» Exercise: Copy the listing exactly. Omit nothing.

» Records to use:

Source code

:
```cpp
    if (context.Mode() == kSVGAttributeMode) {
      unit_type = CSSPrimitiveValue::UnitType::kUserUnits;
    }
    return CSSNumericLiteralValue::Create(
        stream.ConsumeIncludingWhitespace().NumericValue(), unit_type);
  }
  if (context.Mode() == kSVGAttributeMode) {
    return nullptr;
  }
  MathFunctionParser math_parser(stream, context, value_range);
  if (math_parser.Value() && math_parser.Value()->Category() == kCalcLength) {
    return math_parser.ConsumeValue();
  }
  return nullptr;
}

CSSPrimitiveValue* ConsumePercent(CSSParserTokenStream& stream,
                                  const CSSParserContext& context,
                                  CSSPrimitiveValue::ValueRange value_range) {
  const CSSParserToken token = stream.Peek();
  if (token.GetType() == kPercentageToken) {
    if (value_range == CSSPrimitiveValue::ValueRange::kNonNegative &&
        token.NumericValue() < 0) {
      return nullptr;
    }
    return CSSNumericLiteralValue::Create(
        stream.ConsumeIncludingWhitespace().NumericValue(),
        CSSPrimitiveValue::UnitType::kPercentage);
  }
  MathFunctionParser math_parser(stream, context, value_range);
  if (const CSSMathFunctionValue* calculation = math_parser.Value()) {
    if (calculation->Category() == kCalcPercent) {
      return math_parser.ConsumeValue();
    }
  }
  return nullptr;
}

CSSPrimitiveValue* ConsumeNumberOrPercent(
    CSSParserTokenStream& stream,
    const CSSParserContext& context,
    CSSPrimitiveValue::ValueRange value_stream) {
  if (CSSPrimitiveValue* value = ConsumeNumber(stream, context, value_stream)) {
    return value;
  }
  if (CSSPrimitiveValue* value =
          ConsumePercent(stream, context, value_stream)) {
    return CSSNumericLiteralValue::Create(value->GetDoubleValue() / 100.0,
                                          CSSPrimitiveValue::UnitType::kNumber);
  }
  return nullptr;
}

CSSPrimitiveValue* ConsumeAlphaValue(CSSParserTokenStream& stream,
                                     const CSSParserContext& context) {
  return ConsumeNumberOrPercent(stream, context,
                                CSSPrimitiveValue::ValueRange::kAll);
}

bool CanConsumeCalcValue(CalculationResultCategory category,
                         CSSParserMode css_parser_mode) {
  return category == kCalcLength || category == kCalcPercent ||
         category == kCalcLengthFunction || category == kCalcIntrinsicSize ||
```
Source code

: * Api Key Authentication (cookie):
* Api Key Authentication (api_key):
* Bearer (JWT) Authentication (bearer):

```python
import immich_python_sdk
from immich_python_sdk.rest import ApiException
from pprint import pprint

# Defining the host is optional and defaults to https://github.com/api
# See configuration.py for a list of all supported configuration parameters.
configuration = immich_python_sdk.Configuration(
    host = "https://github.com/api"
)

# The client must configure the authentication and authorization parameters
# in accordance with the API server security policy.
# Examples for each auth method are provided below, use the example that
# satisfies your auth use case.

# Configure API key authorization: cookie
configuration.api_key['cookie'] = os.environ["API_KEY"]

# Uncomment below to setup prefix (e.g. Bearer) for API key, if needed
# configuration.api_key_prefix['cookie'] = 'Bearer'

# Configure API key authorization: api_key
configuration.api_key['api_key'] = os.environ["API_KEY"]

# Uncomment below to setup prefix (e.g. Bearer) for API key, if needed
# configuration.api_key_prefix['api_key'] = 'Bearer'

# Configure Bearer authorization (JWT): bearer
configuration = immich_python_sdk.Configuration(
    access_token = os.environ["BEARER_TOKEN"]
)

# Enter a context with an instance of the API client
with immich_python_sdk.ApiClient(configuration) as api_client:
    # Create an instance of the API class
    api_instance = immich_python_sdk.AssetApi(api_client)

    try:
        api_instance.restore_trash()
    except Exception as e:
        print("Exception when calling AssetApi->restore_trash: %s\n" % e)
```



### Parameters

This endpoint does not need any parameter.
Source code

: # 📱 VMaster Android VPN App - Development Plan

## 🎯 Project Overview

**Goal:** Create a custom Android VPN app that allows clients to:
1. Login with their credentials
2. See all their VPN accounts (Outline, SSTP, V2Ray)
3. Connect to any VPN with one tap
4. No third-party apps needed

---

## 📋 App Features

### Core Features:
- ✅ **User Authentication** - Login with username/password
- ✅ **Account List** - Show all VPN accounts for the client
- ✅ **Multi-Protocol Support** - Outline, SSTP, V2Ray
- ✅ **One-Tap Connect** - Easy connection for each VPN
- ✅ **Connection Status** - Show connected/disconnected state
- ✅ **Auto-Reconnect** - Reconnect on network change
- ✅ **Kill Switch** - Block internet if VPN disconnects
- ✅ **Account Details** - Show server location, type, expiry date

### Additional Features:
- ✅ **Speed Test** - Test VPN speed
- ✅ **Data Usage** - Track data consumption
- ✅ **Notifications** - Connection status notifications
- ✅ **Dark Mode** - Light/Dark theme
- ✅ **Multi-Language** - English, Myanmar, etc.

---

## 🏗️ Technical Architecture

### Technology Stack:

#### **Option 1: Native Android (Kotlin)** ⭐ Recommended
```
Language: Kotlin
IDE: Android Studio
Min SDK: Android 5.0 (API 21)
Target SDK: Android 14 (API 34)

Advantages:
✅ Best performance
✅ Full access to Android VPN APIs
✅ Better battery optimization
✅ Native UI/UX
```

» Worked solution:
Source code

:
```cpp
    if (context.Mode() == kSVGAttributeMode) {
      unit_type = CSSPrimitiveValue::UnitType::kUserUnits;
    }
    return CSSNumericLiteralValue::Create(
        stream.ConsumeIncludingWhitespace().NumericValue(), unit_type);
  }
  if (context.Mode() == kSVGAttributeMode) {
    return nullptr;
  }
  MathFunctionParser math_parser(stream, context, value_range);
  if (math_parser.Value() && math_parser.Value()->Category() == kCalcLength) {
    return math_parser.ConsumeValue();
  }
  return nullptr;
}

CSSPrimitiveValue* ConsumePercent(CSSParserTokenStream& stream,
                                  const CSSParserContext& context,
                                  CSSPrimitiveValue::ValueRange value_range) {
  const CSSParserToken token = stream.Peek();
  if (token.GetType() == kPercentageToken) {
    if (value_range == CSSPrimitiveValue::ValueRange::kNonNegative &&
        token.NumericValue() < 0) {
      return nullptr;
    }
    return CSSNumericLiteralValue::Create(
        stream.ConsumeIncludingWhitespace().NumericValue(),
        CSSPrimitiveValue::UnitType::kPercentage);
  }
  MathFunctionParser math_parser(stream, context, value_range);
  if (const CSSMathFunctionValue* calculation = math_parser.Value()) {
    if (calculation->Category() == kCalcPercent) {
      return math_parser.ConsumeValue();
    }
  }
  return nullptr;
}

CSSPrimitiveValue* ConsumeNumberOrPercent(
    CSSParserTokenStream& stream,
    const CSSParserContext& context,
    CSSPrimitiveValue::ValueRange value_stream) {
  if (CSSPrimitiveValue* value = ConsumeNumber(stream, context, value_stream)) {
    return value;
  }
  if (CSSPrimitiveValue* value =
          ConsumePercent(stream, context, value_stream)) {
    return CSSNumericLiteralValue::Create(value->GetDoubleValue() / 100.0,
                                          CSSPrimitiveValue::UnitType::kNumber);
  }
  return nullptr;
}

CSSPrimitiveValue* ConsumeAlphaValue(CSSParserTokenStream& stream,
                                     const CSSParserContext& context) {
  return ConsumeNumberOrPercent(stream, context,
                                CSSPrimitiveValue::ValueRange::kAll);
}

bool CanConsumeCalcValue(CalculationResultCategory category,
                         CSSParserMode css_parser_mode) {
  return category == kCalcLength || category == kCalcPercent ||
         category == kCalcLengthFunction || category == kCalcIntrinsicSize ||
```
Source code

: * Api Key Authentication (cookie):
* Api Key Authentication (api_key):
* Bearer (JWT) Authentication (bearer):

```python
import immich_python_sdk
from immich_python_sdk.rest import ApiException
from pprint import pprint

# Defining the host is optional and defaults to https://github.com/api
# See configuration.py for a list of all supported configuration parameters.
configuration = immich_python_sdk.Configuration(
    host = "https://github.com/api"
)

# The client must configure the authentication and authorization parameters
# in accordance with the API server security policy.
# Examples for each auth method are provided below, use the example that
# satisfies your auth use case.

# Configure API key authorization: cookie
configuration.api_key['cookie'] = os.environ["API_KEY"]

# Uncomment below to setup prefix (e.g. Bearer) for API key, if needed
# configuration.api_key_prefix['cookie'] = 'Bearer'

# Configure API key authorization: api_key
configuration.api_key['api_key'] = os.environ["API_KEY"]

# Uncomment below to setup prefix (e.g. Bearer) for API key, if needed
# configuration.api_key_prefix['api_key'] = 'Bearer'

# Configure Bearer authorization (JWT): bearer
configuration = immich_python_sdk.Configuration(
    access_token = os.environ["BEARER_TOKEN"]
)

# Enter a context with an instance of the API client
with immich_python_sdk.ApiClient(configuration) as api_client:
    # Create an instance of the API class
    api_instance = immich_python_sdk.AssetApi(api_client)

    try:
        api_instance.restore_trash()
    except Exception as e:
        print("Exception when calling AssetApi->restore_trash: %s\n" % e)
```



### Parameters

This endpoint does not need any parameter.
Source code

: # 📱 VMaster Android VPN App - Development Plan

## 🎯 Project Overview

**Goal:** Create a custom Android VPN app that allows clients to:
1. Login with their credentials
2. See all their VPN accounts (Outline, SSTP, V2Ray)
3. Connect to any VPN with one tap
4. No third-party apps needed

---

## 📋 App Features

### Core Features:
- ✅ **User Authentication** - Login with username/password
- ✅ **Account List** - Show all VPN accounts for the client
- ✅ **Multi-Protocol Support** - Outline, SSTP, V2Ray
- ✅ **One-Tap Connect** - Easy connection for each VPN
- ✅ **Connection Status** - Show connected/disconnected state
- ✅ **Auto-Reconnect** - Reconnect on network change
- ✅ **Kill Switch** - Block internet if VPN disconnects
- ✅ **Account Details** - Show server location, type, expiry date

### Additional Features:
- ✅ **Speed Test** - Test VPN speed
- ✅ **Data Usage** - Track data consumption
- ✅ **Notifications** - Connection status notifications
- ✅ **Dark Mode** - Light/Dark theme
- ✅ **Multi-Language** - English, Myanmar, etc.

---

## 🏗️ Technical Architecture

### Technology Stack:

#### **Option 1: Native Android (Kotlin)** ⭐ Recommended
```
Language: Kotlin
IDE: Android Studio
Min SDK: Android 5.0 (API 21)
Target SDK: Android 14 (API 34)

Advantages:
✅ Best performance
✅ Full access to Android VPN APIs
✅ Better battery optimization
✅ Native UI/UX
```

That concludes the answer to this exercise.